In solchen Situationen reicht klassische Datenrettungssoftware meist nicht mehr aus. Sie kommuniziert über die reguläre Schnittstelle mit dem Laufwerk und erhält nur die Informationen, die der Controller noch bereitstellt.

Im Labor versuchen wir deshalb, unterhalb dieser Ebene anzusetzen. Je nach Modell greifen wir auf spezielle Betriebsmodi zu oder lesen die NAND-Bausteine direkt aus. Ziel ist es, die interne Struktur der SSD zu analysieren und die ursprüngliche Datenzuordnung so weit wie möglich zu rekonstruieren.

Das ist technisch aufwendiger als bei klassischen Festplatten, aber in vielen Fällen möglich.


Das sagt unser Laborleiter

Die steigenden Preise für Flash-Speicher sind aus technischer Sicht zunächst kein Problem. SSDs sind heute sehr robuste Speichermedien.

Interessant wird es eher durch die Folgen dieser Entwicklung. Wenn Unternehmen Datenträger länger nutzen als ursprünglich geplant, verschiebt sich auch der Zeitpunkt, an dem typische Alterungsprozesse sichtbar werden.
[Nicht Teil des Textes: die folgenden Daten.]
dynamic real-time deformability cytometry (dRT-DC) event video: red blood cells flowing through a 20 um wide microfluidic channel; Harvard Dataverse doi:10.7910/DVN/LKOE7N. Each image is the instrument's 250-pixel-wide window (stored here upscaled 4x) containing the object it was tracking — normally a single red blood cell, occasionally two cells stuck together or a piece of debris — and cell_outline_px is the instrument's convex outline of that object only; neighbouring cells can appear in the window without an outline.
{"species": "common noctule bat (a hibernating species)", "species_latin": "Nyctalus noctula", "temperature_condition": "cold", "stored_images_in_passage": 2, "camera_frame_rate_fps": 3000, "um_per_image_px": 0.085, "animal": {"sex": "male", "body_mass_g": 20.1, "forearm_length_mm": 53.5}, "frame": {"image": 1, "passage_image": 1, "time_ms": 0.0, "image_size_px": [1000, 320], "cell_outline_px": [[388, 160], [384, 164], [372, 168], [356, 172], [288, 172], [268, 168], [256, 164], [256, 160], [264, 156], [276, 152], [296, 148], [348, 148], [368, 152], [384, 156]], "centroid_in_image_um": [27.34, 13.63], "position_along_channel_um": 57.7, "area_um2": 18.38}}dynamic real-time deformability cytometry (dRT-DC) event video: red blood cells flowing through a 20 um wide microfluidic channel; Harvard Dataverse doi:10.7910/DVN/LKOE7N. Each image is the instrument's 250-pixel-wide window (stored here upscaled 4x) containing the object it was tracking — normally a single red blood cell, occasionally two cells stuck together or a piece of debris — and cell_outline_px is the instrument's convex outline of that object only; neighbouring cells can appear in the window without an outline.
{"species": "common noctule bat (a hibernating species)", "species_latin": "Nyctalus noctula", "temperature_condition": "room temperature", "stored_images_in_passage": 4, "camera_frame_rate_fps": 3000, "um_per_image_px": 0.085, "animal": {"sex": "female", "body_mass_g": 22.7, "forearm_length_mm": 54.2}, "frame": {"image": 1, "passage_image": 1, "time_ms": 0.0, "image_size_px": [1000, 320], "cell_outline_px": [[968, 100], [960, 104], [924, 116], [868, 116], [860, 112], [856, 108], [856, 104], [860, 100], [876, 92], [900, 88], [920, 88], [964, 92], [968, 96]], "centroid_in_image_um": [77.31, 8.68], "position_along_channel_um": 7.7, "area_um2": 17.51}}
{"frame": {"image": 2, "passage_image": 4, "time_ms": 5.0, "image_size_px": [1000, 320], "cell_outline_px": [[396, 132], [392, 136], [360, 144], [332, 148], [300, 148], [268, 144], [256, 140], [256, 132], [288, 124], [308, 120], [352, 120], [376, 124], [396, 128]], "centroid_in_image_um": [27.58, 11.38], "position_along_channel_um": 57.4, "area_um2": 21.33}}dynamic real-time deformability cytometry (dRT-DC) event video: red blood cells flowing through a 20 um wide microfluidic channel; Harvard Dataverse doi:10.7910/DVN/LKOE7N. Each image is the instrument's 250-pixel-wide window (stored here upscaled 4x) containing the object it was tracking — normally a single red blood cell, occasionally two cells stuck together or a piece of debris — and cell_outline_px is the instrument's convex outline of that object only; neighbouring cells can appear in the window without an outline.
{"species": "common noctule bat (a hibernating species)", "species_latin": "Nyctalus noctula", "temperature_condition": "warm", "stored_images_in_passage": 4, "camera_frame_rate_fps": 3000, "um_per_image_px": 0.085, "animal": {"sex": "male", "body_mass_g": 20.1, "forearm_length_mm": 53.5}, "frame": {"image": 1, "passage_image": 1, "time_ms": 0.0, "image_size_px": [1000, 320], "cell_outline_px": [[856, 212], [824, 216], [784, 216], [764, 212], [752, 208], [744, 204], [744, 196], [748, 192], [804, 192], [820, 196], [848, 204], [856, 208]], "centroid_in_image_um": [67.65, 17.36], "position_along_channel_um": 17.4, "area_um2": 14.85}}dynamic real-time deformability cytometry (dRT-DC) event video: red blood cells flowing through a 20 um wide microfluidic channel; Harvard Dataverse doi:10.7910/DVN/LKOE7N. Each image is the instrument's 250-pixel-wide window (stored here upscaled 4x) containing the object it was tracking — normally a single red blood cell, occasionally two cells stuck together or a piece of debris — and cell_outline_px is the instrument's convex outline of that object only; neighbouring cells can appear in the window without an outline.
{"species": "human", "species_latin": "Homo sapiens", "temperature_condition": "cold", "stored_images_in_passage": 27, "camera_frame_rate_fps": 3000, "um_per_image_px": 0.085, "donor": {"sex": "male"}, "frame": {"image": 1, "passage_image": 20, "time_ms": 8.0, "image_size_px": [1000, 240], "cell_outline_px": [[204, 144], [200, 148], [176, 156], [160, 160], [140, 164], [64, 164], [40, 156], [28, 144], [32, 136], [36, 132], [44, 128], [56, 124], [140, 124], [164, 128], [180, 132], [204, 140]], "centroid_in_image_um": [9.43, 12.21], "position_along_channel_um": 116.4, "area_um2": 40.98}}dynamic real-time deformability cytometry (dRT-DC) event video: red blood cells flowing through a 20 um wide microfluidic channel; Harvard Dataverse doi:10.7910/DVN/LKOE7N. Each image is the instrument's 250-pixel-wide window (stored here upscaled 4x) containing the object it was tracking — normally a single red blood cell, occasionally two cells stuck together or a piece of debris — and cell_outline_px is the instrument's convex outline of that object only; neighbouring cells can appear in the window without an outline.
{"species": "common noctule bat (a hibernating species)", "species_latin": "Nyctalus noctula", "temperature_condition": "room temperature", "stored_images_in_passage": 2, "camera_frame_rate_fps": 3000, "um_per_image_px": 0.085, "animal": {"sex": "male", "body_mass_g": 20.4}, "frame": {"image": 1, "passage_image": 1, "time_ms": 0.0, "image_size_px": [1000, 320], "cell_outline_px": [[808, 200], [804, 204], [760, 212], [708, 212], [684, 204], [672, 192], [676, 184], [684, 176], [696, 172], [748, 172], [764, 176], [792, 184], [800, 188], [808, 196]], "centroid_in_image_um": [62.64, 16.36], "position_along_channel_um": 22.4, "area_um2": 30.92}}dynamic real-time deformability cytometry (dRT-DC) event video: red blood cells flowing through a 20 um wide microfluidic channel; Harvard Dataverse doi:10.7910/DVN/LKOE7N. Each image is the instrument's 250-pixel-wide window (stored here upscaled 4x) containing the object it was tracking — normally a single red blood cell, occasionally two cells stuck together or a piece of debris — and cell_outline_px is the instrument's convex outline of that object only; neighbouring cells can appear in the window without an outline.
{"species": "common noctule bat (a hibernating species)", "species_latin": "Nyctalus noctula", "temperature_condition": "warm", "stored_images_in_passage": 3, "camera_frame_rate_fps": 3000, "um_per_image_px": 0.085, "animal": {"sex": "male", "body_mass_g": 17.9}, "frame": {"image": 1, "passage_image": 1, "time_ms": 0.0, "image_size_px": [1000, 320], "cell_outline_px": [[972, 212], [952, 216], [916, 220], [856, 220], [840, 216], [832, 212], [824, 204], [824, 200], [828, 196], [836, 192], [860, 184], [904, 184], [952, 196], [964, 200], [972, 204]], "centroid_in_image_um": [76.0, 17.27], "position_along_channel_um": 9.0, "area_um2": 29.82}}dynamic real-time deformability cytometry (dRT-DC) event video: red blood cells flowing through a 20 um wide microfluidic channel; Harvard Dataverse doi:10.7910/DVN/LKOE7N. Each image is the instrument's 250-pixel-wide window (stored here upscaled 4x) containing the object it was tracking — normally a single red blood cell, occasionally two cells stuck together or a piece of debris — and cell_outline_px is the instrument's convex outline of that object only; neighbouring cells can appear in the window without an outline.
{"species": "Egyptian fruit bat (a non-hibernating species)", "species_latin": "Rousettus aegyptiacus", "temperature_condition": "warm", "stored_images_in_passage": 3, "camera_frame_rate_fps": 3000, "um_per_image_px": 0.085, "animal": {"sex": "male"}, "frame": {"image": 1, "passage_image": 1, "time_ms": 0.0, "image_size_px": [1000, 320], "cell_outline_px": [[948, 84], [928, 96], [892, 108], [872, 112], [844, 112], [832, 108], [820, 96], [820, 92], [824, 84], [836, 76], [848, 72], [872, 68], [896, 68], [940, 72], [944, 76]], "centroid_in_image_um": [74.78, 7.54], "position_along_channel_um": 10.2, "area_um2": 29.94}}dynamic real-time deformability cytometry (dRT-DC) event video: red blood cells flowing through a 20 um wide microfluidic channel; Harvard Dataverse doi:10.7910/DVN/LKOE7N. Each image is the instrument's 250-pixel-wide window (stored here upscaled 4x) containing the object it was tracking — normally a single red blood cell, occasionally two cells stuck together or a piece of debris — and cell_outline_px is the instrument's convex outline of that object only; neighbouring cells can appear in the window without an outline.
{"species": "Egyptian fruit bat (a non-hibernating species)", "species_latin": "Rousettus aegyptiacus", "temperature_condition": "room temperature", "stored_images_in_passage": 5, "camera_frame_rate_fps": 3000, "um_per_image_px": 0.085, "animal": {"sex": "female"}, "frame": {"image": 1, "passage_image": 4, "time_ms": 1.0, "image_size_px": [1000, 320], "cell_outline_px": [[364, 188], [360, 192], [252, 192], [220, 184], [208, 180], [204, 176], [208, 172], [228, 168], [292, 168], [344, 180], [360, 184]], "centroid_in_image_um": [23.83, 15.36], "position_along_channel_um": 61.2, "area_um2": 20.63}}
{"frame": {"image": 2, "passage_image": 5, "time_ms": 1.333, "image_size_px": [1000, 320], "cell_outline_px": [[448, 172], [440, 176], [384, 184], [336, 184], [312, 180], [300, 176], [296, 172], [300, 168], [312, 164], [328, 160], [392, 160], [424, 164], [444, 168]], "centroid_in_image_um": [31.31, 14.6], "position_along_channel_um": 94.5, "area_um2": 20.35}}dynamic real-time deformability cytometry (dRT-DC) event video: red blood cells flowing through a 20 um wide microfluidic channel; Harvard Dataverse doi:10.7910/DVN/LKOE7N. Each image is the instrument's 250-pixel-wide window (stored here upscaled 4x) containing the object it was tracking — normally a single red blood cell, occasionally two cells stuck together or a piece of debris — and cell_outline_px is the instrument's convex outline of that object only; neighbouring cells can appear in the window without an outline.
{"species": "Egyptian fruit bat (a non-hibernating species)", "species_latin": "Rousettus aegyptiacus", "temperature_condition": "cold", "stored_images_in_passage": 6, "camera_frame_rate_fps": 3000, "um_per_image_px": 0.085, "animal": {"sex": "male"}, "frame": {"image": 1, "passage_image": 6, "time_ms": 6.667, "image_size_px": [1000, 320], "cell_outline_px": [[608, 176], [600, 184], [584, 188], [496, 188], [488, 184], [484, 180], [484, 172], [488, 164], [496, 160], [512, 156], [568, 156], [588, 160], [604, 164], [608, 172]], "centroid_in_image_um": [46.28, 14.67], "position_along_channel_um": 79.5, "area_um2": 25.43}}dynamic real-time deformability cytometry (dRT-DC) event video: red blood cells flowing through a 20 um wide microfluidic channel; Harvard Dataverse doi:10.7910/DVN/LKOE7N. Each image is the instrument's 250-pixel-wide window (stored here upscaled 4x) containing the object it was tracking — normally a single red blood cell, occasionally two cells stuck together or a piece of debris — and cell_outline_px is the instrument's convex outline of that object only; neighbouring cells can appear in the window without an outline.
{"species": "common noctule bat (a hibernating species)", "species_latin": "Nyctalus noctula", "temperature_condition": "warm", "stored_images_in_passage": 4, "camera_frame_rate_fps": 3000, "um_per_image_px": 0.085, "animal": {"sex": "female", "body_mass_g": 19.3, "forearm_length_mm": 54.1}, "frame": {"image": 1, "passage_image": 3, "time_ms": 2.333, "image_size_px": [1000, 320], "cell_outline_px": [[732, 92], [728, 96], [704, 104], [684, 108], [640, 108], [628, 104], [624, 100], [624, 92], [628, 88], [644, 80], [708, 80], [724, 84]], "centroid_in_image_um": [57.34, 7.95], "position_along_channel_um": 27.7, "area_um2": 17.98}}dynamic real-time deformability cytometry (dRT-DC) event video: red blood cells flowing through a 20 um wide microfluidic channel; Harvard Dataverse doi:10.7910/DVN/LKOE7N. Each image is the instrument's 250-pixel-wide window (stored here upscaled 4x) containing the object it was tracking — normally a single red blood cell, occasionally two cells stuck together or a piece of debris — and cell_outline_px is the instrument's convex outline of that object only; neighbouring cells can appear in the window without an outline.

Wir sehen im Labor regelmäßig Laufwerke, die ihre geplante Nutzungsdauer längst überschritten haben und trotzdem noch stabil arbeiten. Gleichzeitig gibt es Situationen, in denen ein einzelner Fehler in dieser Phase zu komplexeren Problemen führt.

Der Preis eines neuen Datenträgers ist letztlich selten der entscheidende Faktor für Datensicherheit. Entscheidend bleibt, ob eine funktionierende Backup-Strategie vorhanden ist.


Häufige Fragen (FAQ)

Warum steigen die Preise für SSDs derzeit wieder?

Ein wichtiger Grund sind Produktionskürzungen bei NAND-Flash nach dem Preisverfall der letzten Jahre. Gleichzeitig steigt die Nachfrage durch Cloud-Infrastruktur und KI-Rechenzentren.

Sind ältere SSDs automatisch unsicher?

Nicht unbedingt. Viele Laufwerke arbeiten deutlich länger als ihre geplante Lebensdauer. Risiken entstehen meist erst durch hohe Schreiblast oder beschädigte interne Verwaltungsstrukturen.

Kann man den Zustand einer SSD frühzeitig erkennen?

Teilweise. SMART-Werte können Hinweise liefern, etwa auf hohe Schreibmengen oder Fehler. Sie zeigen jedoch nicht immer an, wann interne Tabellen oder Controller-Strukturen instabil werden.

Führt der Preisanstieg zu mehr Datenrettungen?

Indirekt ja. Wenn Datenträger länger genutzt werden, steigt statistisch die Wahrscheinlichkeit von Ausfällen oder Firmwareproblemen.